Simms eventually migrated, and in his own words, “it was when all hell broke loose!” in his life, as he no longer had to hide as everything was out in the open and he knew that was where he would be living.

Simms, who shared that he was raised with proper Christian values and principles, said looking back, he was introduced to religion and not Jesus, so he knew religion but was yet to meet Jesus.

He mused that he never met the other side of God, which is love; all he heard about was hell and brimstone. When he came in contact with that side, he knew it was time to walk away from his lifestyle.

He said he never presented his lifestyle to his mother’s face, but she knew he was living a double life. No matter what he did, Simms shared that something was missing, he now realises it was the void that Christ was supposed to fill.

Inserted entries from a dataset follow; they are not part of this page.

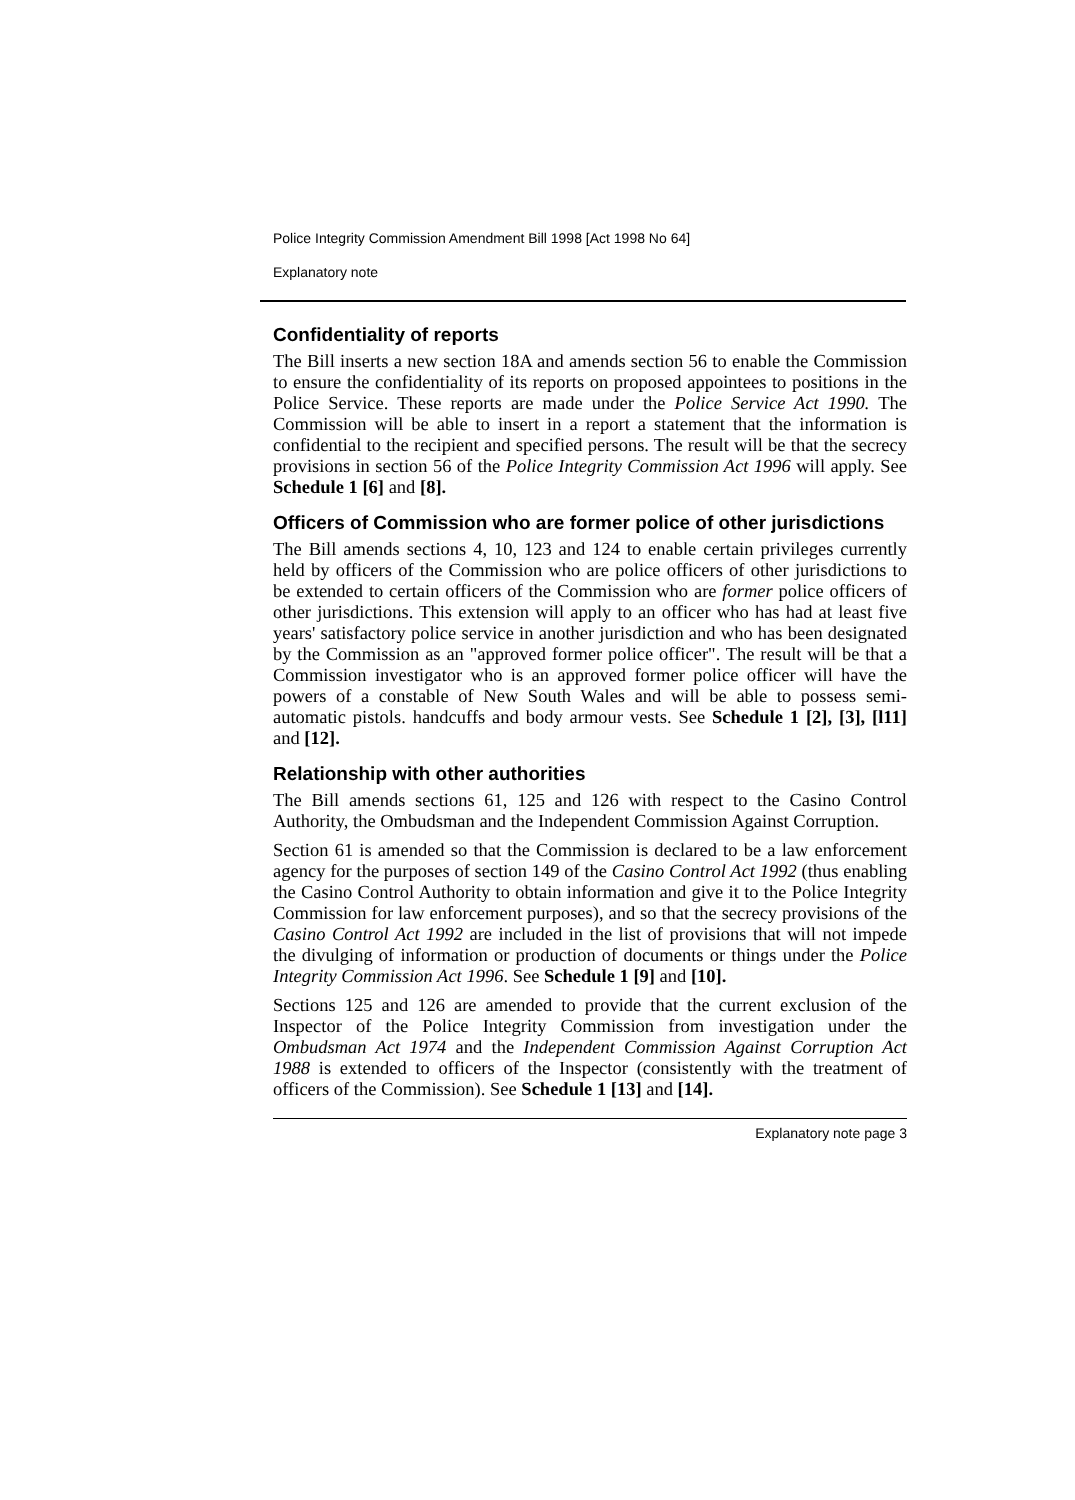Police Integrity Commission Amendment Bill 1998 [Act 1998 No 64]
Explanatory note
Confidentiality of reports
The Bill inserts a new section 18A and amends section 56 to enable the Commission to ensure the confidentiality of its reports on proposed appointees to positions in the Police Service. These reports are made under the Police Service Act 1990. The Commission will be able to insert in a report a statement that the information is confidential to the recipient and specified persons. The result will be that the secrecy provisions in section 56 of the Police Integrity Commission Act 1996 will apply. See Schedule 1 [6] and [8].
Officers of Commission who are former police of other jurisdictions
The Bill amends sections 4, 10, 123 and 124 to enable certain privileges currently held by officers of the Commission who are police officers of other jurisdictions to be extended to certain officers of the Commission who are former police officers of other jurisdictions. This extension will apply to an officer who has had at least five years' satisfactory police service in another jurisdiction and who has been designated by the Commission as an "approved former police officer". The result will be that a Commission investigator who is an approved former police officer will have the powers of a constable of New South Wales and will be able to possess semi-automatic pistols. handcuffs and body armour vests. See Schedule 1 [2], [3], [l11] and [12].
Relationship with other authorities
The Bill amends sections 61, 125 and 126 with respect to the Casino Control Authority, the Ombudsman and the Independent Commission Against Corruption.
Section 61 is amended so that the Commission is declared to be a law enforcement agency for the purposes of section 149 of the Casino Control Act 1992 (thus enabling the Casino Control Authority to obtain information and give it to the Police Integrity Commission for law enforcement purposes), and so that the secrecy provisions of the Casino Control Act 1992 are included in the list of provisions that will not impede the divulging of information or production of documents or things under the Police Integrity Commission Act 1996. See Schedule 1 [9] and [10].
Sections 125 and 126 are amended to provide that the current exclusion of the Inspector of the Police Integrity Commission from investigation under the Ombudsman Act 1974 and the Independent Commission Against Corruption Act 1988 is extended to officers of the Inspector (consistently with the treatment of officers of the Commission). See Schedule 1 [13] and [14].
Explanatory note page 3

Continuing on his double life, he said his mother, being a Christian, was the only reason he didn’t live that lifestyle in Jamaica.

“I thank her so much for just loving me and showing me the love of Christ. She never rejected me. She never came and judged me for what I did. She prayed for me for what I did. She fasted for me, and that is what helped me to encounter God because God is faithful; He answered her prayers even though she has since passed.”

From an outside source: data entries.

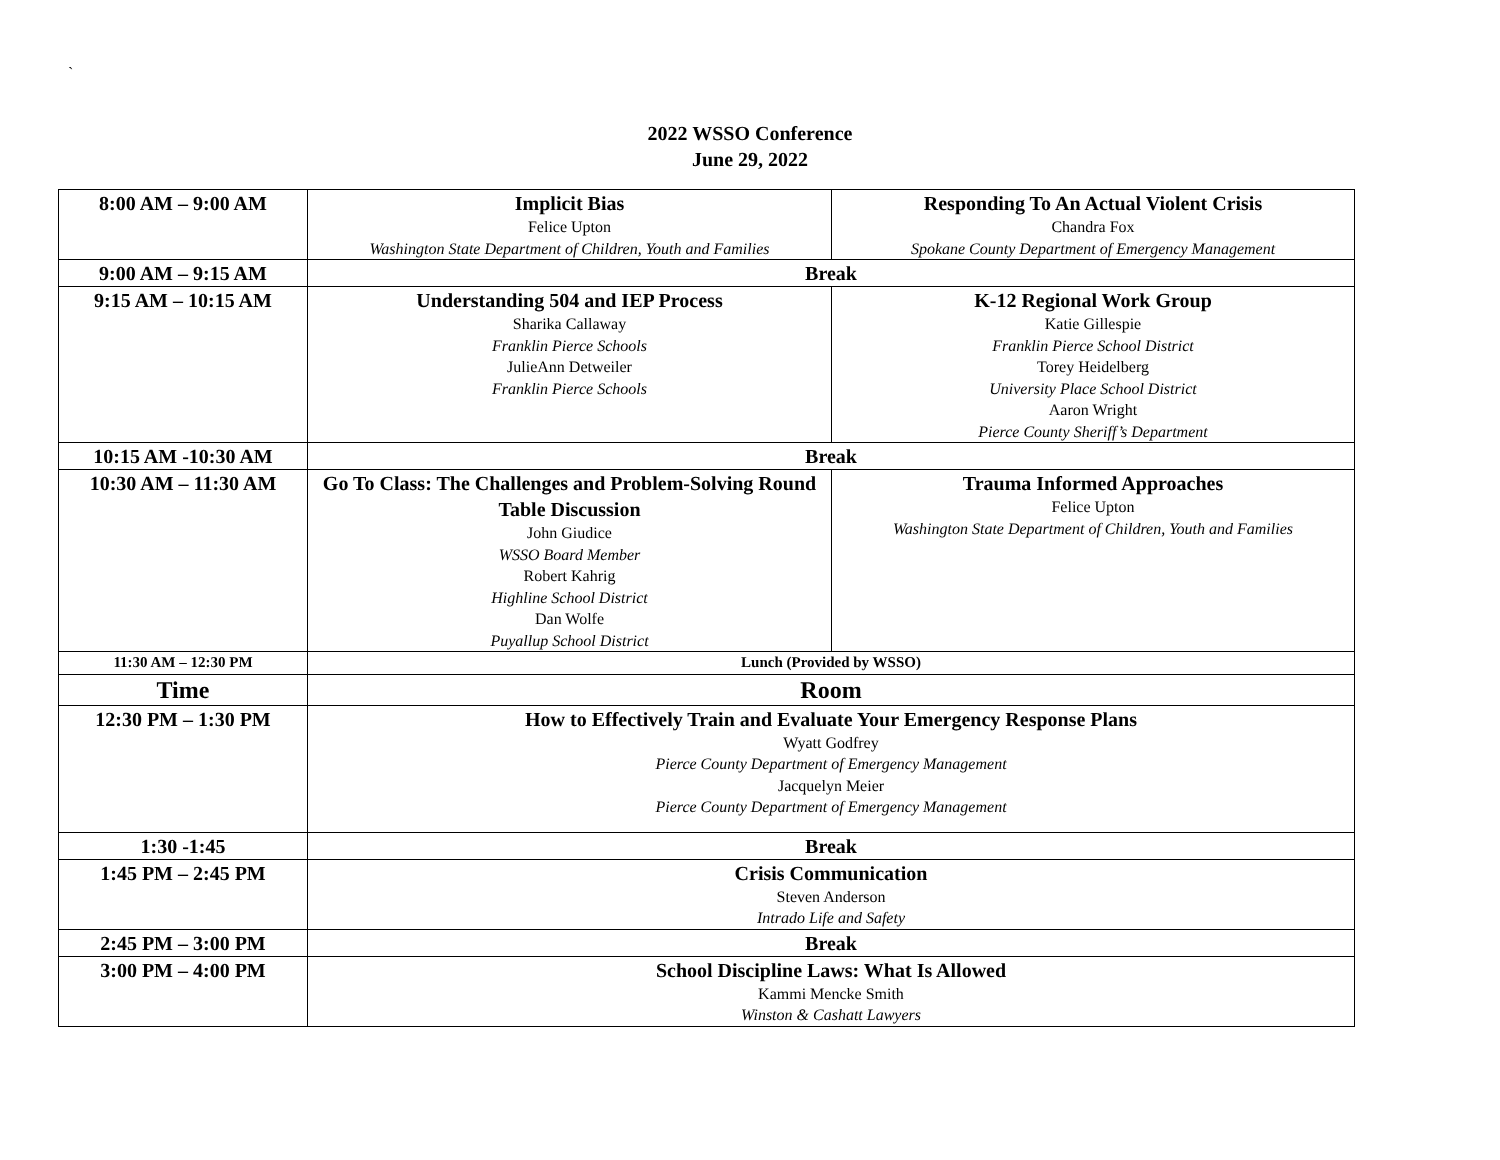`
2022 WSSO Conference
June 29, 2022
| 8:00 AM – 9:00 AM | Implicit Bias Felice Upton Washington State Department of Children, Youth and Families | Responding To An Actual Violent Crisis Chandra Fox Spokane County Department of Emergency Management |
| 9:00 AM – 9:15 AM | Break | |
| 9:15 AM – 10:15 AM | Understanding 504 and IEP Process Sharika Callaway Franklin Pierce Schools JulieAnn Detweiler Franklin Pierce Schools | K-12 Regional Work Group Katie Gillespie Franklin Pierce School District Torey Heidelberg University Place School District Aaron Wright Pierce County Sheriff’s Department |
| 10:15 AM -10:30 AM | Break | |
| 10:30 AM – 11:30 AM | Go To Class: The Challenges and Problem-Solving Round Table Discussion John Giudice WSSO Board Member Robert Kahrig Highline School District Dan Wolfe Puyallup School District | Trauma Informed Approaches Felice Upton Washington State Department of Children, Youth and Families |
| 11:30 AM – 12:30 PM | Lunch (Provided by WSSO) | |
| Time | Room | |
| 12:30 PM – 1:30 PM | How to Effectively Train and Evaluate Your Emergency Response Plans Wyatt Godfrey Pierce County Department of Emergency Management Jacquelyn Meier Pierce County Department of Emergency Management | |
| 1:30 -1:45 | Break | |
| 1:45 PM – 2:45 PM | Crisis Communication Steven Anderson Intrado Life and Safety | |
| 2:45 PM – 3:00 PM | Break | |
| 3:00 PM – 4:00 PM | School Discipline Laws: What Is Allowed Kammi Mencke Smith Winston & Cashatt Lawyers | |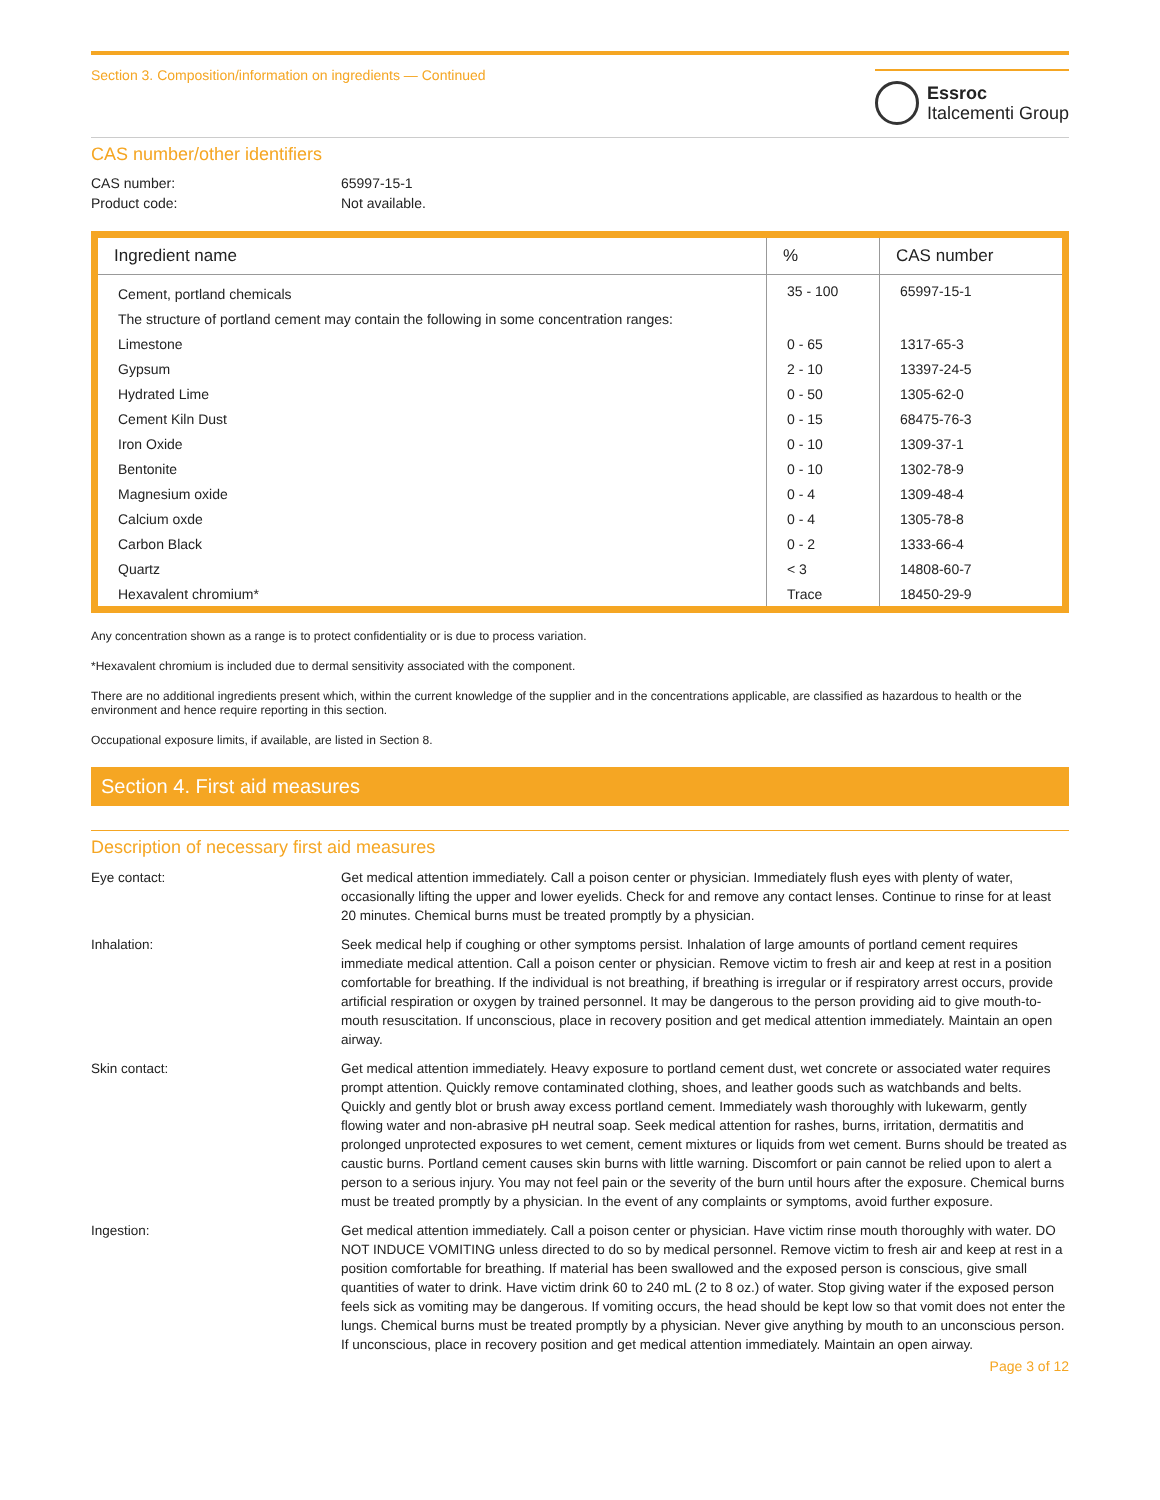Section 3. Composition/information on ingredients — Continued
Essroc
Italcementi Group
CAS number/other identifiers
CAS number: 65997-15-1
Product code: Not available.
| Ingredient name | % | CAS number |
| --- | --- | --- |
| Cement, portland chemicals | 35 - 100 | 65997-15-1 |
| The structure of portland cement may contain the following in some concentration ranges: | | |
| Limestone | 0 - 65 | 1317-65-3 |
| Gypsum | 2 - 10 | 13397-24-5 |
| Hydrated Lime | 0 - 50 | 1305-62-0 |
| Cement Kiln Dust | 0 - 15 | 68475-76-3 |
| Iron Oxide | 0 - 10 | 1309-37-1 |
| Bentonite | 0 - 10 | 1302-78-9 |
| Magnesium oxide | 0 - 4 | 1309-48-4 |
| Calcium oxde | 0 - 4 | 1305-78-8 |
| Carbon Black | 0 - 2 | 1333-66-4 |
| Quartz | < 3 | 14808-60-7 |
| Hexavalent chromium* | Trace | 18450-29-9 |
Any concentration shown as a range is to protect confidentiality or is due to process variation.
*Hexavalent chromium is included due to dermal sensitivity associated with the component.
There are no additional ingredients present which, within the current knowledge of the supplier and in the concentrations applicable, are classified as hazardous to health or the environment and hence require reporting in this section.
Occupational exposure limits, if available, are listed in Section 8.
Section 4. First aid measures
Description of necessary first aid measures
Eye contact: Get medical attention immediately. Call a poison center or physician. Immediately flush eyes with plenty of water, occasionally lifting the upper and lower eyelids. Check for and remove any contact lenses. Continue to rinse for at least 20 minutes. Chemical burns must be treated promptly by a physician.
Inhalation: Seek medical help if coughing or other symptoms persist. Inhalation of large amounts of portland cement requires immediate medical attention. Call a poison center or physician. Remove victim to fresh air and keep at rest in a position comfortable for breathing. If the individual is not breathing, if breathing is irregular or if respiratory arrest occurs, provide artificial respiration or oxygen by trained personnel. It may be dangerous to the person providing aid to give mouth-to-mouth resuscitation. If unconscious, place in recovery position and get medical attention immediately. Maintain an open airway.
Skin contact: Get medical attention immediately. Heavy exposure to portland cement dust, wet concrete or associated water requires prompt attention. Quickly remove contaminated clothing, shoes, and leather goods such as watchbands and belts. Quickly and gently blot or brush away excess portland cement. Immediately wash thoroughly with lukewarm, gently flowing water and non-abrasive pH neutral soap. Seek medical attention for rashes, burns, irritation, dermatitis and prolonged unprotected exposures to wet cement, cement mixtures or liquids from wet cement. Burns should be treated as caustic burns. Portland cement causes skin burns with little warning. Discomfort or pain cannot be relied upon to alert a person to a serious injury. You may not feel pain or the severity of the burn until hours after the exposure. Chemical burns must be treated promptly by a physician. In the event of any complaints or symptoms, avoid further exposure.
Ingestion: Get medical attention immediately. Call a poison center or physician. Have victim rinse mouth thoroughly with water. DO NOT INDUCE VOMITING unless directed to do so by medical personnel. Remove victim to fresh air and keep at rest in a position comfortable for breathing. If material has been swallowed and the exposed person is conscious, give small quantities of water to drink. Have victim drink 60 to 240 mL (2 to 8 oz.) of water. Stop giving water if the exposed person feels sick as vomiting may be dangerous. If vomiting occurs, the head should be kept low so that vomit does not enter the lungs. Chemical burns must be treated promptly by a physician. Never give anything by mouth to an unconscious person. If unconscious, place in recovery position and get medical attention immediately. Maintain an open airway.
Page 3 of 12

After his mother died, Simms said he went on a spiral and didn’t want anything to do with God. He started stressing, and no one could understand what he was going through.

Those emotions, he said, opened a door for the enemy, planting the seed that he too could die without doing what he really wanted to do. He said he started doing hormones, deciding to be true to what he was feeling. He said he went to the doctor, and when he started on the medication, he said he literally went through puberty all over again, just like any young girl.

When he finally got his wish, Simms said it didn’t make him happy; he was even more depressed and he couldn’t understand it. He now had everything; he was travelling, had money, and had friends, but there was a void.

After the transition, he was introduced to drugs, card reading, all sorts of things, meeting people, continuing to be exposed to drugs, and introducing others to it.

In 2020, when the pandemic hit, he remembered he was getting ready to have fun—he was smoking, he was sober, and he was perfectly normal, packing on his birthday to travel when something supernatural happened.

“My eyes were just opened to another realm of the spirit, where I was literally being driven out of my mind because of the things I was exposed to. I was seeing things that if I should say [them] to others they would call me crazy, they would call me a madman, they will think something was wrong with me, but during this process I knew whatever I was going through, keep it to yourself because this is going to expose and reveal people in your life,” he related.

He didn’t tell anyone but allowed God to talk to him, revealing His love to him. It was a battle for his soul, culminating with him closing his eyes, feeling a warm embrace, and knowing that everything was going to be alright. And with that knowledge came the reminder that God created him a man and not a woman.

In Simms’ testimony, which he shared with Minister Sheena Hanson, he spoke more about his awakening and said that after taking out the implants, he finally experienced the infilling of the Holy Ghost.

He shares his entire story in his book “Wrong Identity: Three Decades of Lies,” now available on digital platforms.